Hydrogen cyanide (HCN) is a colorless, flammable, extremely poisonous liquid that boils slightly above room temperature, at 25.6 °C (78.1 °F). Salts derived from it have many industrial uses, such as hardening iron and steel, extracting metals from ores, electroplating metallic surfaces, and making acrylonitrile, from which acrylic fibers and plastics are produced. It is also used to make dyes and poisons. A solution of hydrogen cyanide in water forms a colorless acid called hydrocyanic acid.
Hydrogen cyanide is a linear molecule, with a triple bond between carbon and nitrogen. A minor tautomer of HCN is HNC, hydrogen isocyanide. Hydrogen cyanide is weakly acidic with a pKa of 9. 2. It partly ionizes in water solution to give the cyanide anion, CN.
It was discovered in 1782 by a Swedish chemist, Carl Wilhelm Scheele, who prepared it from the pigment Prussian blue. Hydrogen cyanide and its compounds are used for many chemical processes, including fumigation, the case hardening of iron and steel, electroplating, and the concentration of ores.

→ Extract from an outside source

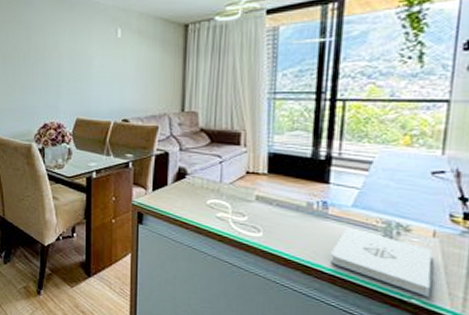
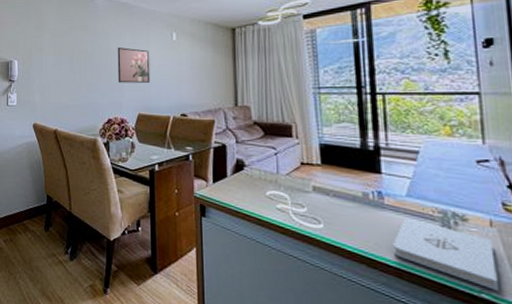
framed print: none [55,45,91,85] -> present [117,47,150,83]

Occurrences and Properties of Hydrogen Cyanide
Hydrogen cyanide may be isolated in small quantities from plants, where it occurs in combination with sugars. Large quantities of hydrogen cyanide for laboratory and commercial use are synthesized by three principal methods: (1) treatment of sodium cyanide with sulfuric acid; (2) catalytic oxidation of a methane–ammonia mixture; and (3) decomposition of formamide (HCONH2). It is a linear molecule, with a triple bond between carbon and nitrogen. A minor tautomer of HCN is HNC, hydrogen isocyanide.
Hydrogen cyanide is obtainable from fruits that have a pit, such as cherries, apricots, apples, and bitter almonds, from which almond oil and flavoring are made. Many of these pits contain small amounts of cyanohydrins such as mandelonitrile and amygdalin, which slowly release hydrogen cyanide. One hundred grams of crushed apple seeds can yield about 70 mg of HCN. Some millipedes release hydrogen cyanide as a defense mechanism, as do certain insects, such as some burnet moths.
Hydrogen cyanide is highly toxic because it inhibits cellular oxidative processes. An adult human can withstand 50–60 parts of hydrogen cyanide per million parts of air for an hour without serious consequences, but exposure to concentrations of 200–500 parts per million of air for 30 minutes is usually fatal. A method of inflicting capital punishment consists of administering a fatal dose of hydrogen cyanide gas.
Applications of Hydrogen Cyanide
Hydrogen cyanide is an excellent solvent for many salts, but it is not widely used as a solvent because of its toxicity. The salts are used in the extraction of ores, in electrolytic processes, and in the treatment of steel. Among the important reactions with organic compounds are those with aldehydes and ketones, forming cyanohydrins, which serve as intermediates in many organic syntheses, and with ethylene oxide, forming an intermediate product that is converted to acrylonitrile (CH2=CHCN).
Hydrogen Cyanide is the precursor to sodium cyanide and potassium cyanide, which are used mainly in gold and silver mining and for the electroplating of those metals.